The Importance of Timely Action: Why You Need Mold Claims Attorneys

Mold exposure is a complex issue and can result in many different forms of damage. It is critical to work with attorneys with experience in this law area.

It is also essential to have experienced attorneys who can review and challenge a physician’s testing, diagnosis, and treatment plan.

Time is of the Essence

An old proverb suggests “no time like the present.” This phrase underscores the notion that prompt action can prevent a situation from deteriorating. This is particularly true in the context of insurance coverage for mold damage.

Many property owners need help getting their insurers to cover these losses. In addition, insurance companies have made several attempts to dampen these claims by filing policy exclusions with state insurance departments.

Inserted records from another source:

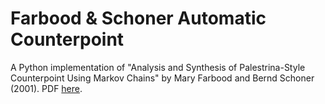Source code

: # Farbood & Schoner Automatic Counterpoint

A Python implementation of "Analysis and Synthesis of Palestrina-Style Counterpoint Using Markov Chains" by Mary Farbood
and Bernd Schoner (2001). PDF [here](https://www.researchgate.net/publication/228846096).
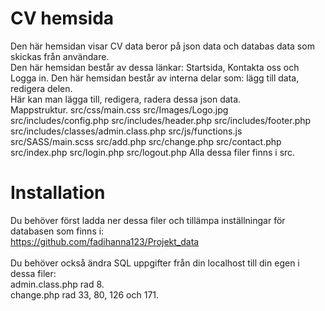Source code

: # CV hemsida<br />
Den här hemsidan visar CV data beror på json data och databas data som skickas från användare.<br />
Den här hemsidan består av dessa länkar: Startsida, Kontakta oss och Logga in. Den här hemsidan består av interna delar som: lägg till data, redigera delen.<br />
Här kan man lägga till, redigera, radera dessa json data.<br />
Mappstruktur.
src/css/main.css
src/Images/Logo.jpg
src/includes/config.php
src/includes/header.php
src/includes/footer.php
src/includes/classes/admin.class.php
src/js/functions.js
src/SASS/main.scss
src/add.php
src/change.php
src/contact.php
src/index.php
src/login.php
src/logout.php
Alla dessa filer finns i src.

# Installation<br />
Du behöver först ladda ner dessa filer och tillämpa inställningar för databasen som finns i:<br />
https://github.com/fadihanna123/Projekt_data<br />
<br />
Du behöver också ändra SQL uppgifter från din localhost till din egen i dessa filer:<br />
admin.class.php rad 8.<br />
change.php rad 33, 80, 126 och 171.<br />


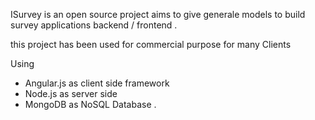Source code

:ISurvey is an open source project aims to give generale models to build survey applications backend / frontend  .

this project has been used for commercial purpose for many Clients

Using 
- Angular.js as client side framework
- Node.js as server side 
- MongoDB as NoSQL Database .
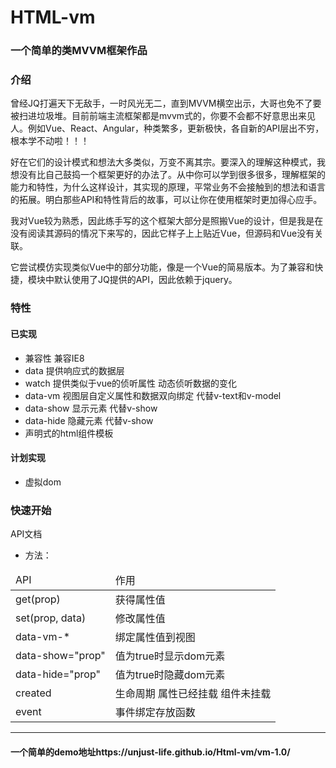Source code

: HTML-vm
======

### 一个简单的类MVVM框架作品

### 介绍

曾经JQ打遍天下无敌手，一时风光无二，直到MVVM横空出示，大哥也免不了要被扫进垃圾堆。目前前端主流框架都是mvvm式的，你要不会都不好意思出来见人。例如Vue、React、Angular，种类繁多，更新极快，各自新的API层出不穷，根本学不动啦！！！

好在它们的设计模式和想法大多类似，万变不离其宗。要深入的理解这种模式，我想没有比自己鼓捣一个框架更好的办法了。从中你可以学到很多很多，理解框架的能力和特性，为什么这样设计，其实现的原理，平常业务不会接触到的想法和语言的拓展。明白那些API和特性背后的故事，可以让你在使用框架时更加得心应手。

我对Vue较为熟悉，因此练手写的这个框架大部分是照搬Vue的设计，但是我是在没有阅读其源码的情况下来写的，因此它样子上上贴近Vue，但源码和Vue没有关联。

它尝试模仿实现类似Vue中的部分功能，像是一个Vue的简易版本。为了兼容和快捷，模块中默认使用了JQ提供的API，因此依赖于jquery。


### 特性

#### 已实现

* 兼容性 兼容IE8
* data  提供响应式的数据层
* watch 提供类似于vue的侦听属性  动态侦听数据的变化
* data-vm 视图层自定义属性和数据双向绑定 代替v-text和v-model
* data-show 显示元素  代替v-show
* data-hide 隐藏元素  代替v-show
* 声明式的html组件模板

#### 计划实现

* 虚拟dom

### 快速开始

API文档


- 方法：
<table>
  <thead>
    <tr>
        <td>API</td>
        <td>作用</td>
    </tr>
  </thead>
  <tobody>
    <tr>
      <td>get(prop)</td>
      <td>获得属性值</td>
    </tr>
    <tr>
      <td>set(prop, data)</td>
      <td>修改属性值</td>
    </tr>
    <tr>
      <td>data-vm-*</td>
      <td>绑定属性值到视图</td>
    </tr>
    <tr>
      <td>data-show="prop"</td>
      <td>值为true时显示dom元素</td>
    </tr>
    <tr>
      <td>data-hide="prop"</td>
      <td>值为true时隐藏dom元素</td>
    </tr>
    <tr>
      <td>created</td>
      <td>生命周期 属性已经挂载 组件未挂载</td>
    </tr>
    <tr>
      <td>event</td>
      <td>事件绑定存放函数</td>
    </tr>
  </tobody>
</table>

---
#### 一个简单的demo地址https://unjust-life.github.io/Html-vm/vm-1.0/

Toxic mold can cause serious health problems, including lung and sinus issues, cognitive dysfunction, allergies, depression, anxiety, dermatitis, and even nerve damage. These conditions can be life-threatening, especially for children.

A lawyer with experience in toxic mold exposure claims can help victims seek the compensation they deserve for their medical bills, property damage, and other losses. Toxic mold cases often involve multiple parties. These may include a property owner, the seller of the home or business, a real estate broker, and a professional property inspector.

Insurance Companies Don’t Want to Pay

Homeowners’ insurance typically doesn’t cover mold damage unless it stems from a named peril, such as a burst pipe or a fire. If you can demonstrate that your mold problem was a direct result of a named peril and that you promptly reported it, then you may be able to get a claim approved.

Otherwise, if you haven’t been diligent in performing regular maintenance or upkeep on your home and mold has formed from environmental moisture, it probably won’t be covered. So, it’s essential to maintain a routine maintenance schedule and use a dehumidifier in humid climates.

Some insurers offer a mold-damage rider or endorsement to add to your policy. It generally involves testing indoor surfaces and air quality and developing a remediation plan, including mold removal, containment, and disposal. Talk with your independent insurance agent to determine whether such coverage is available in your policy.

Insurance Companies are Trained to Deny Claims

Insurance companies whose policies cover property damage from mold tend to treat the claims as if they were garden-variety personal injury cases, and their adjusters are trained to settle such matters for far less than the policy owner is entitled to receive. This approach smothers settlement negotiations in bad faith and often leads to denying a claim.

In residential cases, a homeowner may have a claim against the prior owner of a home for failure to disclose mold infestations in violation of state disclosure laws. The builder or contractor constructing a house, apartment, or condominium building may also be liable if the mold was caused by faulty design or materials.

In addition, workers’ compensation benefits may be available if you have developed health problems due to toxic exposure to mold at work. If your symptoms have lasted over three months, you should consider hiring an attorney to pursue a case against your employer.

Insurance Companies Don’t Want You to Hire an Attorney

A common sign that there may be a toxic mold problem in your home is unexplained respiratory problems and headaches. Other signs are a musty smell or visible discoloration of the walls and ceiling.

Exposure to certain types of mold, such as black mold (Stachybotrys chartarum), can lead to serious health issues, including organ damage and mental impairment. Some individuals suffer these symptoms for months or years before the problem is diagnosed.

Toxic mold cases require the assistance of medical and construction experts to prove that a person’s injuries were caused by exposure to toxic mold. Liable parties could include:

  • Landlords.
  • Property managers.
  • Previous homeowners who failed to disclose a mold problem violated disclosure requirements.
  • Builders or contractors who violated building codes or used faulty materials.

In many cases, a claim against multiple liable parties can increase the amount of settlement funds. A successful case also includes documentation of a plaintiff’s injuries and the costs of remediating the mold.